44 elo swing depending on hardware!

lkaufman · Post by **lkaufman** » Wed Oct 16, 2013 7:00 pm

I ran a match on a third generation I7 quad between Komodo (latest dev. version) and Houdini 3 at bullet speed (30 seconds plus a quarter of a second increment), overprovisioned (meaning one test per thread rather than per core). Just as the light-speed list shows, at these speeds there is a sizable gap; Houdini won by 34 elo after 2600 games. No surprise.
Then I ran the same match on my sixteen core machine, with the time limit increased by a third to make the average depth reached about the same. Much to my surprise, Komodo won the match by ten elo after 2300 games! This is a swing of 44 elo points. Incredible!
The relative NPS of the two programs explalns the result. On the quad the ratio (Houdini NPS divided by Komodo) was 1.53. On the 16 core the same ratio was 1.25. This huge difference can account for something like 44 elo points at this fast a level.
But the question is WHY is there such a huge difference in the ratio between the two programs?
I ran the same test with Komodo against Stockfish but got only a negligible difference in results or in NPS ratio. Overprovisioning doesn't seem to be a big factor; when I run the same tests limited to the number of cores I get smaller NPS ratios on both machines, still much higher on the quad.
I also tried timing the opening position, 20 ply search on a single core. Here the ratios both grew: on the quad it was 1.68, on the 16 core it was 1.64.
Can anyone explain these huge disparities in NPS ratios?
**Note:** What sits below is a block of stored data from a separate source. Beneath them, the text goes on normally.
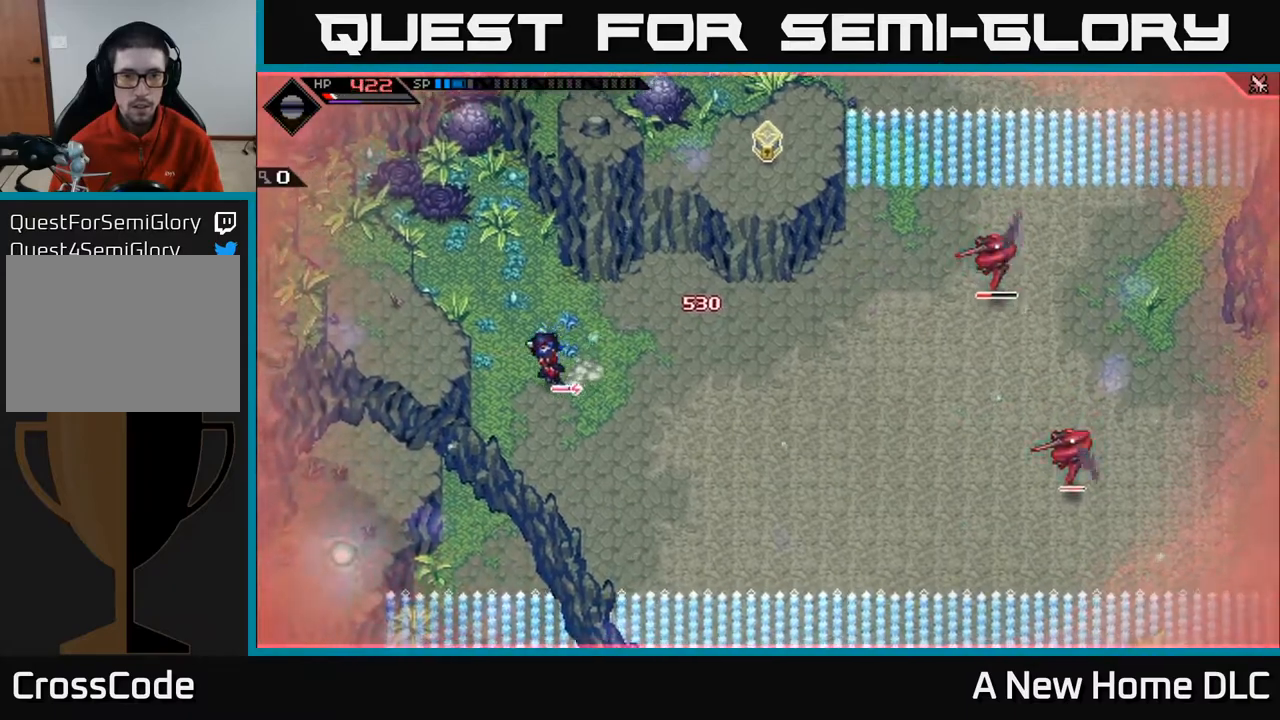
{"buttons": [], "left_stick": "center", "right_stick": "right", "events": [[50, "left_stick", "center"], [500, "R2", "up"]]}
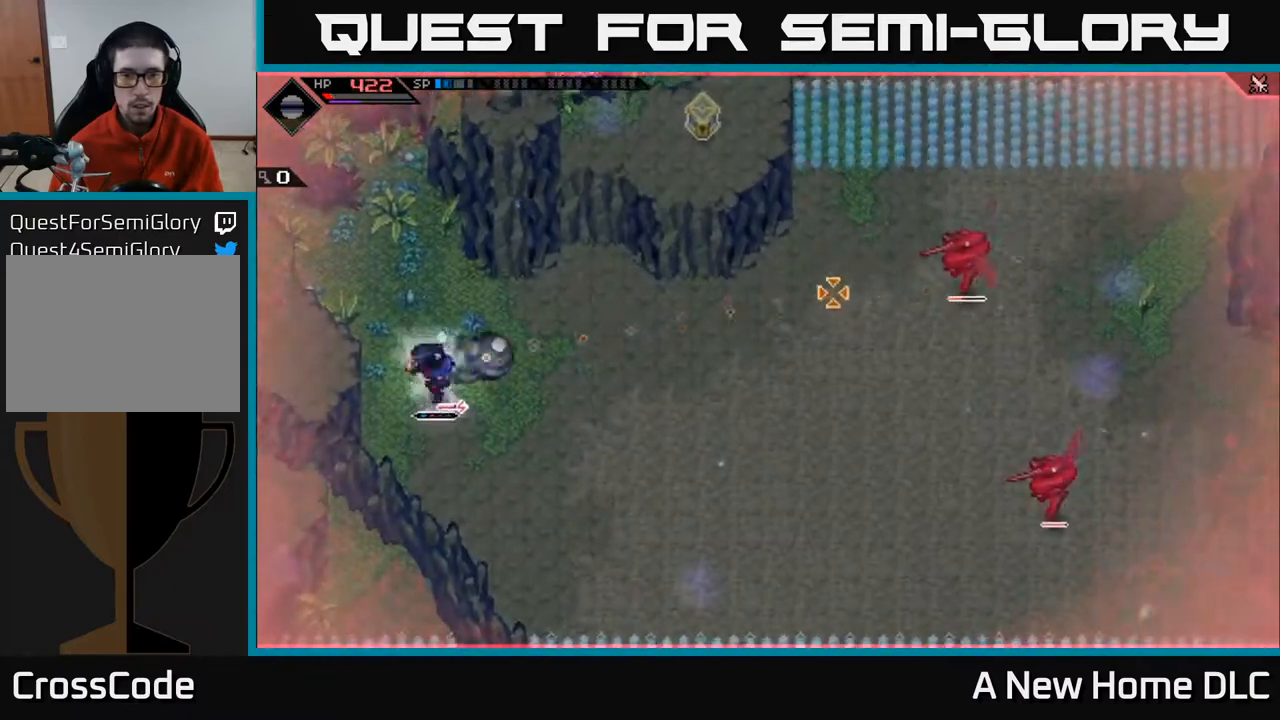
{"buttons": ["L1"], "left_stick": "right", "right_stick": "right", "events": [[83, "left_stick", "right"], [250, "L1", "down"], [350, "L1", "up"], [450, "L1", "down"]]}
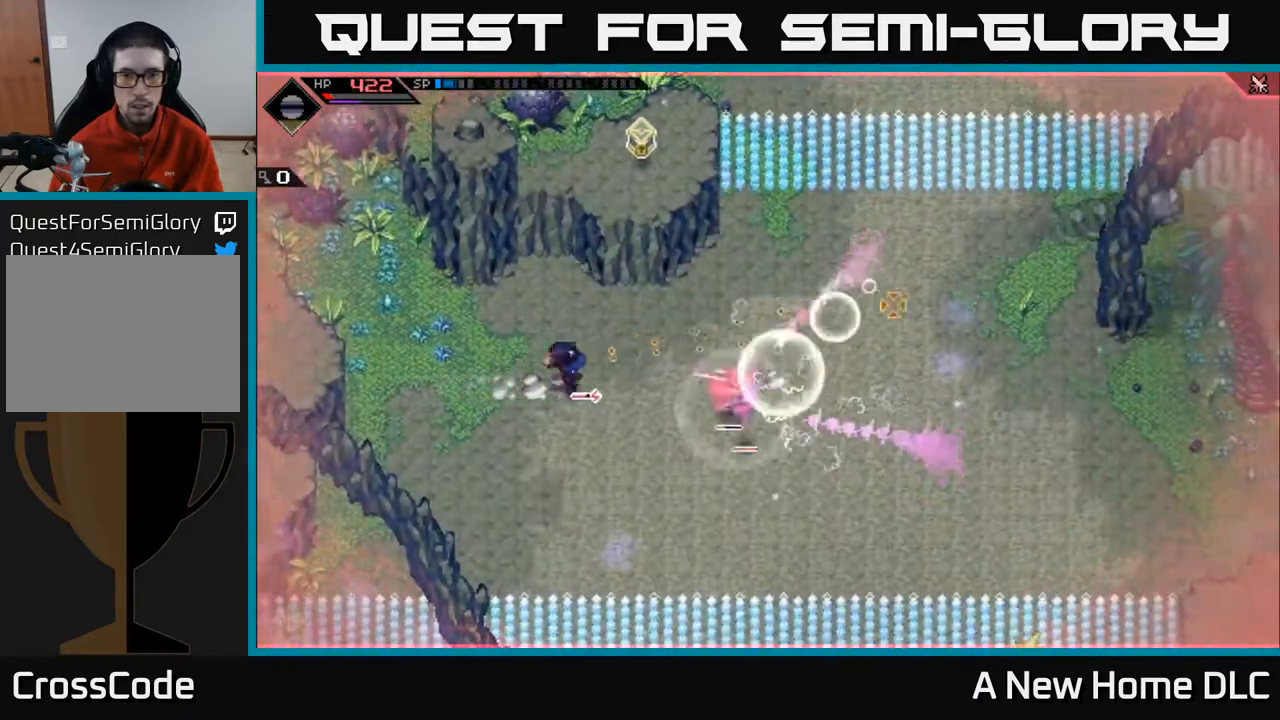
{"buttons": [], "left_stick": "right", "right_stick": "center", "events": [[67, "L1", "up"], [200, "L1", "down"], [250, "right_stick", "center"], [283, "L1", "up"], [300, "left_stick", "down-right"], [317, "X", "down"], [417, "X", "up"], [483, "left_stick", "right"]]}
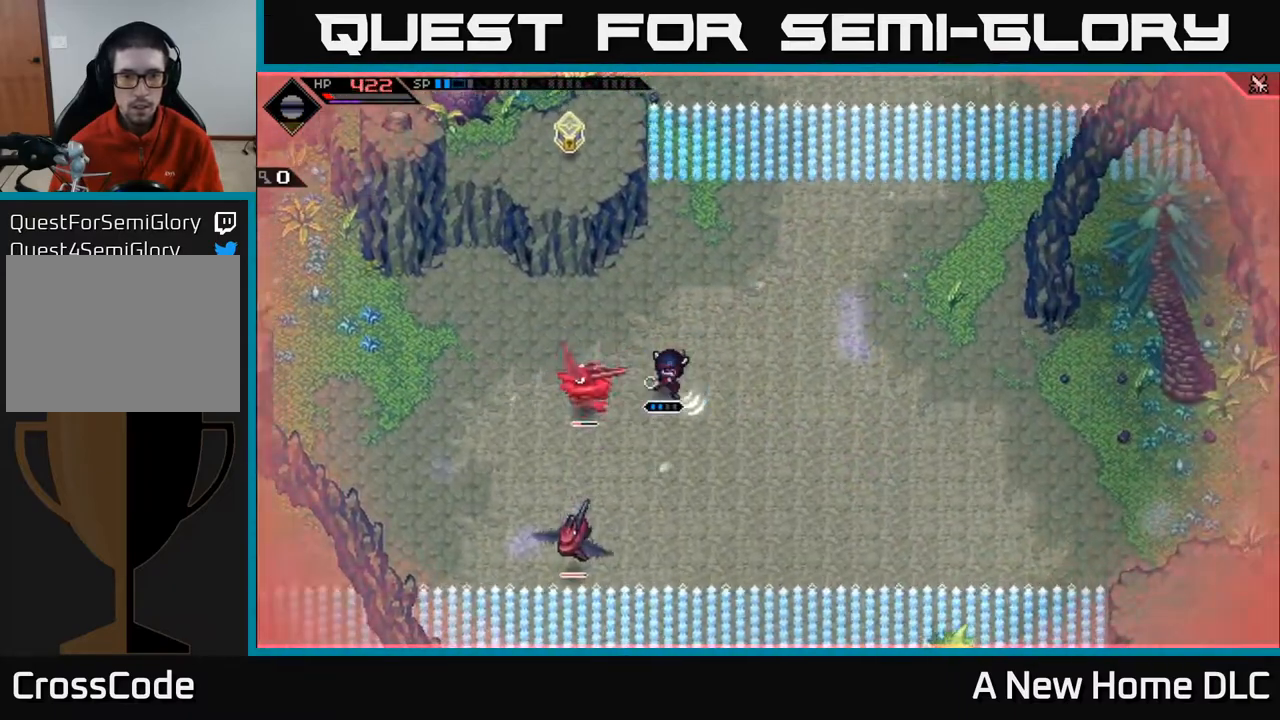
{"buttons": [], "left_stick": "right", "right_stick": "left", "events": [[250, "right_stick", "left"]]}
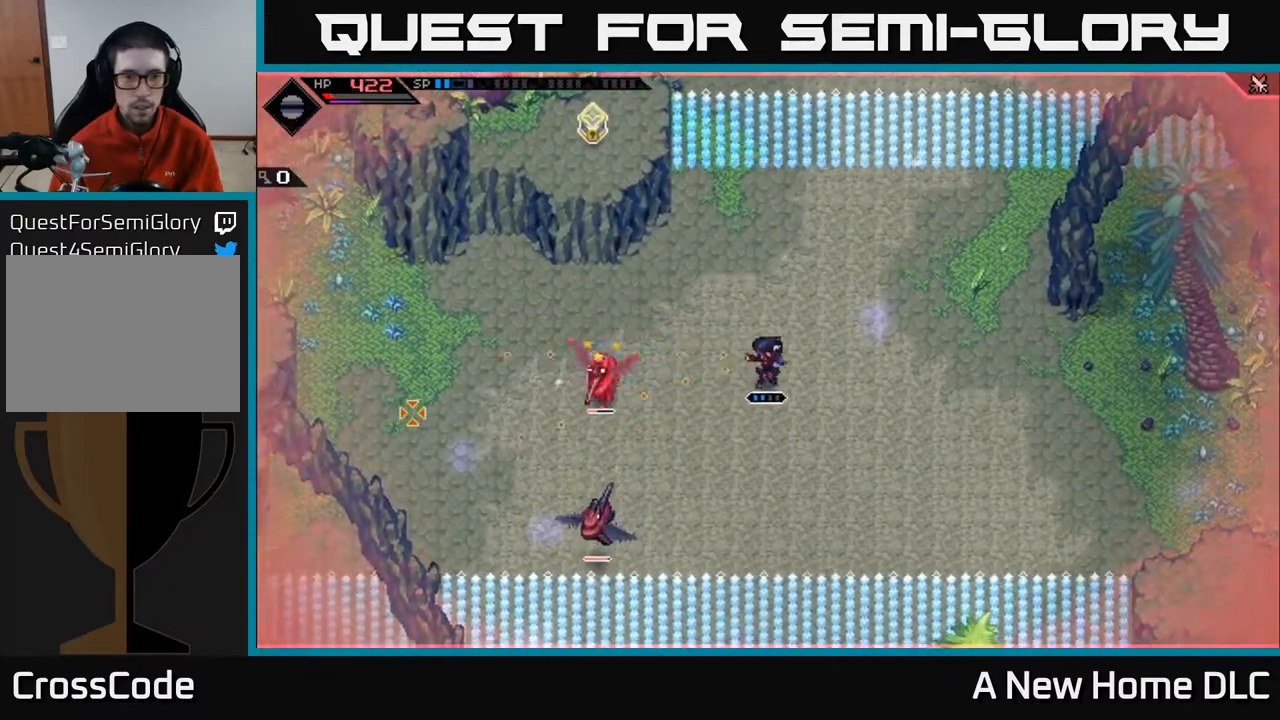
{"buttons": ["L1"], "left_stick": "left", "right_stick": "center", "events": [[133, "left_stick", "center"], [217, "R1", "down"], [317, "R1", "up"], [350, "left_stick", "left"], [433, "right_stick", "center"], [450, "L1", "down"]]}
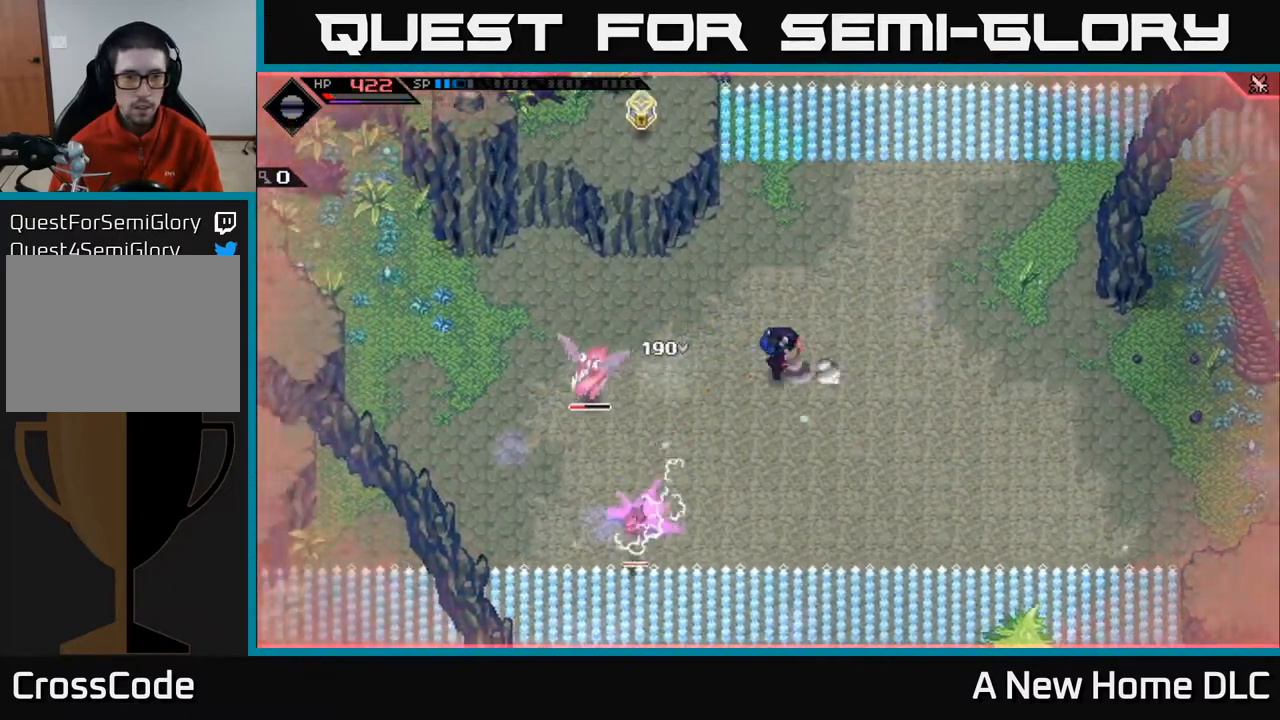
{"buttons": ["X"], "left_stick": "down-left", "right_stick": "center", "events": [[33, "L1", "up"], [100, "L1", "down"], [183, "L1", "up"], [250, "left_stick", "down-left"], [283, "L1", "down"], [300, "X", "down"], [350, "L1", "up"], [383, "X", "up"], [467, "X", "down"]]}
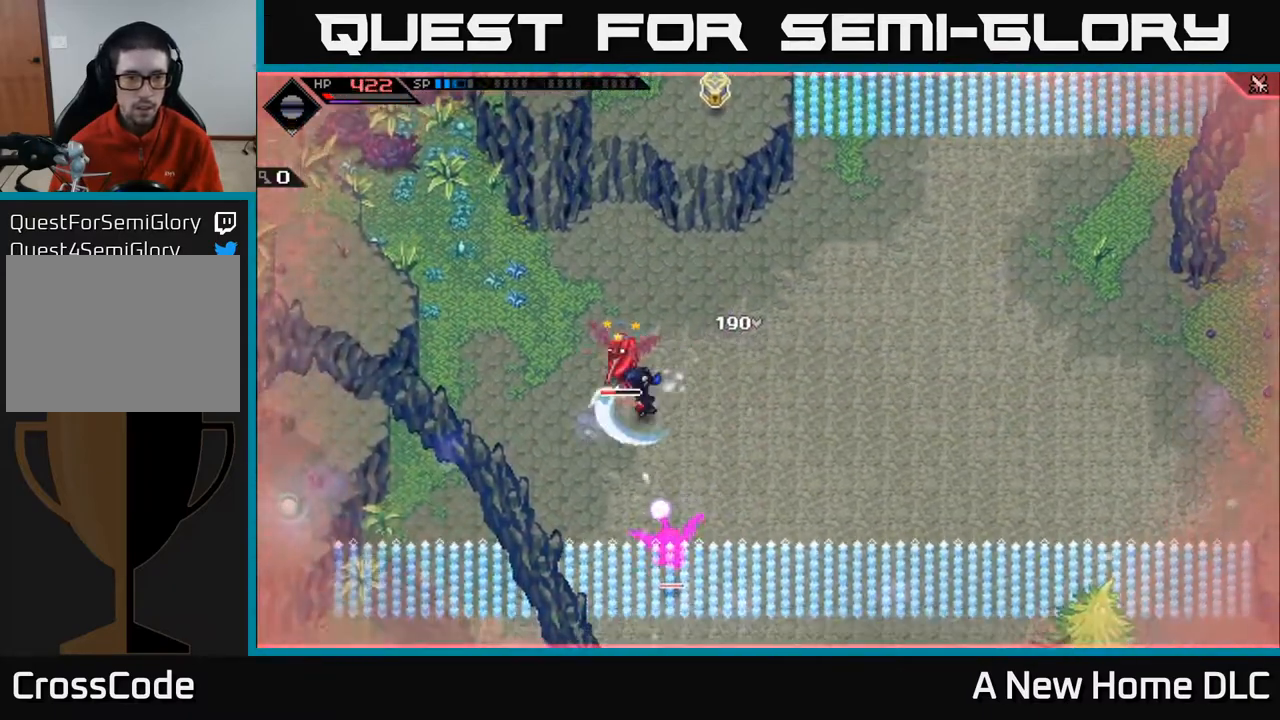
{"buttons": [], "left_stick": "up-right", "right_stick": "center", "events": [[67, "X", "up"], [150, "X", "down"], [150, "left_stick", "left"], [233, "X", "up"], [267, "left_stick", "up-left"], [350, "X", "down"], [433, "X", "up"], [500, "left_stick", "up-right"]]}
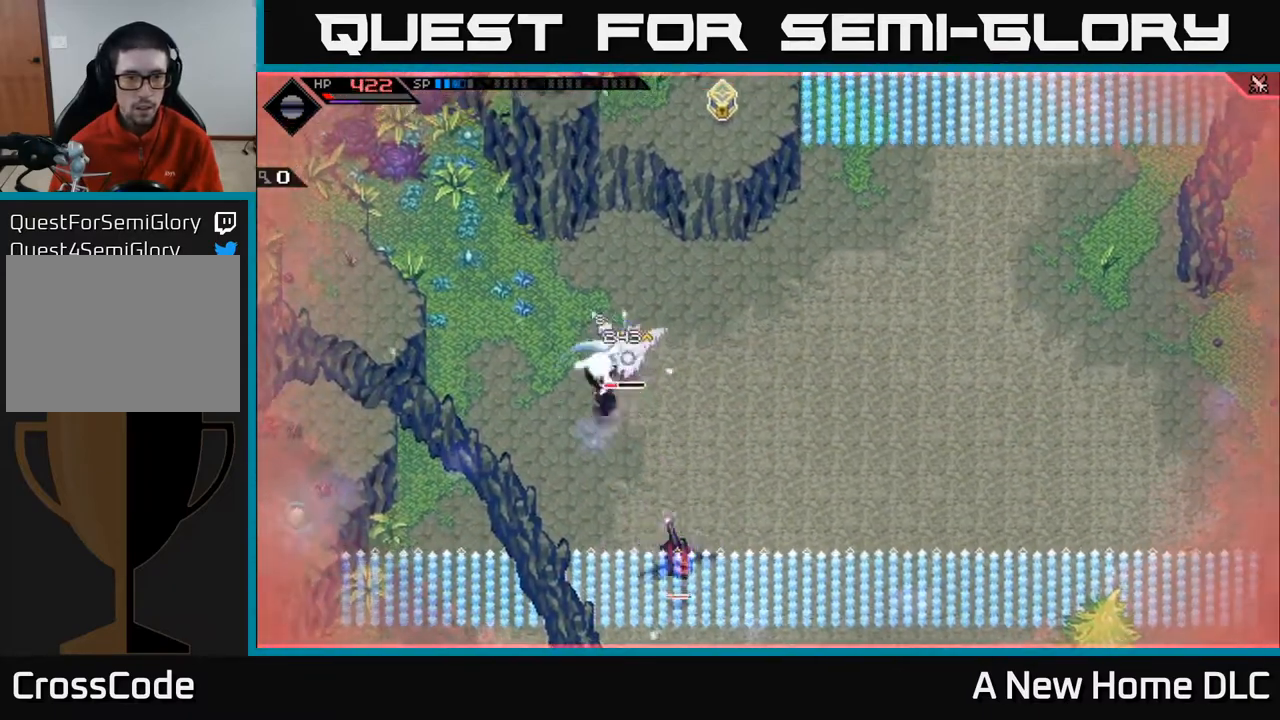
{"buttons": [], "left_stick": "left", "right_stick": "center", "events": [[50, "L1", "down"], [167, "L1", "up"], [167, "left_stick", "right"], [217, "L1", "down"], [333, "L1", "up"], [367, "left_stick", "center"], [417, "left_stick", "left"]]}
pohl4711 · Post by **pohl4711** » Wed Oct 16, 2013 7:35 pm

lkaufman wrote:I ran a match on a third generation I7 quad between Komodo (latest dev. version) and Houdini 3 at bullet speed (30 seconds plus a quarter of a second increment), overprovisioned (meaning one test per thread rather than per core). Just as the light-speed list shows, at these speeds there is a sizable gap; Houdini won by 34 elo after 2600 games. No surprise.
Then I ran the same match on my sixteen core machine, with the time limit increased by a third to make the average depth reached about the same. Much to my surprise, Komodo won the match by ten elo after 2300 games! This is a swing of 44 elo points. Incredible!
The relative NPS of the two programs explalns the result. On the quad the ratio (Houdini NPS divided by Komodo) was 1.53. On the 16 core the same ratio was 1.25. This huge difference can account for something like 44 elo points at this fast a level.
But the question is WHY is there such a huge difference in the ratio between the two programs?
I ran the same test with Komodo against Stockfish but got only a negligible difference in results or in NPS ratio. Overprovisioning doesn't seem to be a big factor; when I run the same tests limited to the number of cores I get smaller NPS ratios on both machines, still much higher on the quad.
I also tried timing the opening position, 20 ply search on a single core. Here the ratios both grew: on the quad it was 1.68, on the 16 core it was 1.64.
Can anyone explain these huge disparities in NPS ratios?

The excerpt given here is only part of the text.